Over the holidays I went through my stuff™ and discovered unfinished Pokemon Sun/Moon (SM, will abbreviate generations (German) from here on) for Nintendo 3DS. I bought it back in 2016, finished like 2/3rd of the main story and and abandoned it. Now, I somehow felt the need to "finish it" (just beating Elite 4 + Champ and catching the four island "guardian" Fairy type Pokemon). Further exploring the post game didn't appeal to me. Maintaining affection using "Pokemon Refresh" felt like a chore.

By contrast, ORAS, I binged in 3 days from start to Elite 4 + Champ beaten. Wondering, whether I just "grew old and tired" of Pokemon or whether the games really got worse, I fired up Pokemon Red again:

Charizard still #1!

Sure, it's not the same as being a child targeted by a multi-channel marketing campaign. Imagination augmenting the limited Game Boy graphics to turn Pokemon into more than it is. No hand-holding, direct action, freedom to explore and a weirdly motivating grind. Despite non-existent postgame and the difficulty boiling down to "pick starter and press A", it was fun.

What makes a Pokemon game?

First of all, the games stand and fall with cute/strong/interesting and relatable Pocket Monsters, duh! If you can't pick favorites (motivated early with the starters in each generation), the games lose quite some pull.

In interviews, Game Freak confirmed the target audience to be:

(Of course, they want to cater to everyone and keep raking in billion$!)

The core gameplay essence: battle, catch, grow, explore, connect and gimmicks. The first five are constants. Gimmicks vary by generation, offering some optional experiments that may not carry over to later installments (e.g. secret base building, Pokemon grooming contests).

Battle mechanics

Turn-based Pokemon battles are at the heart of all mainline games. This may be a bit dated by modern standards, but it makes the games very accessible. To this day, the fundamental mechanics have been established with the first three generations.

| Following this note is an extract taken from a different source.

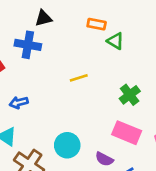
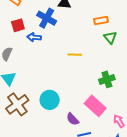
orange rectangle: (97, 24) -> (101, 21), turned -40
blue arrow: (19, 102) -> (34, 37), moved

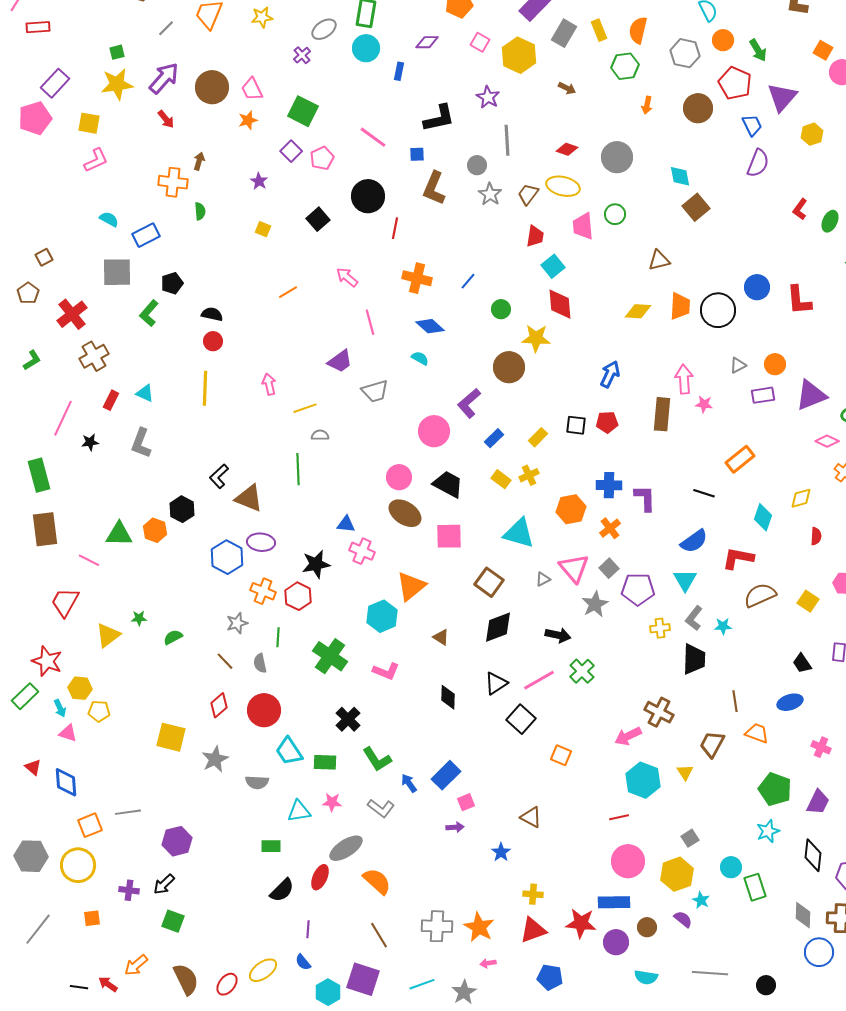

Later generations then continued with balancing, physical/special split, Fairy type, affection and further minor changes.

All features marked with "*", are not in the interest of the player. Meaning, the additional play time required to get optimal IV and natures is in no reasonable relation to the strategic benefit of getting a few more viable builds. So much, that competitive Pokemon play mostly happens on simulators, where you are free to build the desired Mon without any grind. Recent mainline games are acknowledging this by adding ingame means to fix IV and force natures.

The "story"

Well, it has to be mentioned for completeness' sake: The MC child (you) and rival(s) head out to explore the Pokemon world, grow and beat bad guys/save world. Eventually, you'll beat the Pokemon League, Elite 4, champ, catch legendaries and maybe complete the Pokedex.

Where is it going?

On the pro side, backwards compatibility is unrivaled in the video game industry. Using paid Pokemon Bank/Home services (attachment has its price!), Gen3 Pokemon (from 2002/2003) can be transferred all the way up to current generation. Those services also support official emulations of Gen1 and Gen2.

However, recent games lacked quality and substance. "Pokemon Legends: Arceus" (PLA) is around the corner and it looks like a promising but unpolished experiment, a glimpse at what Pokemon games could be in the future.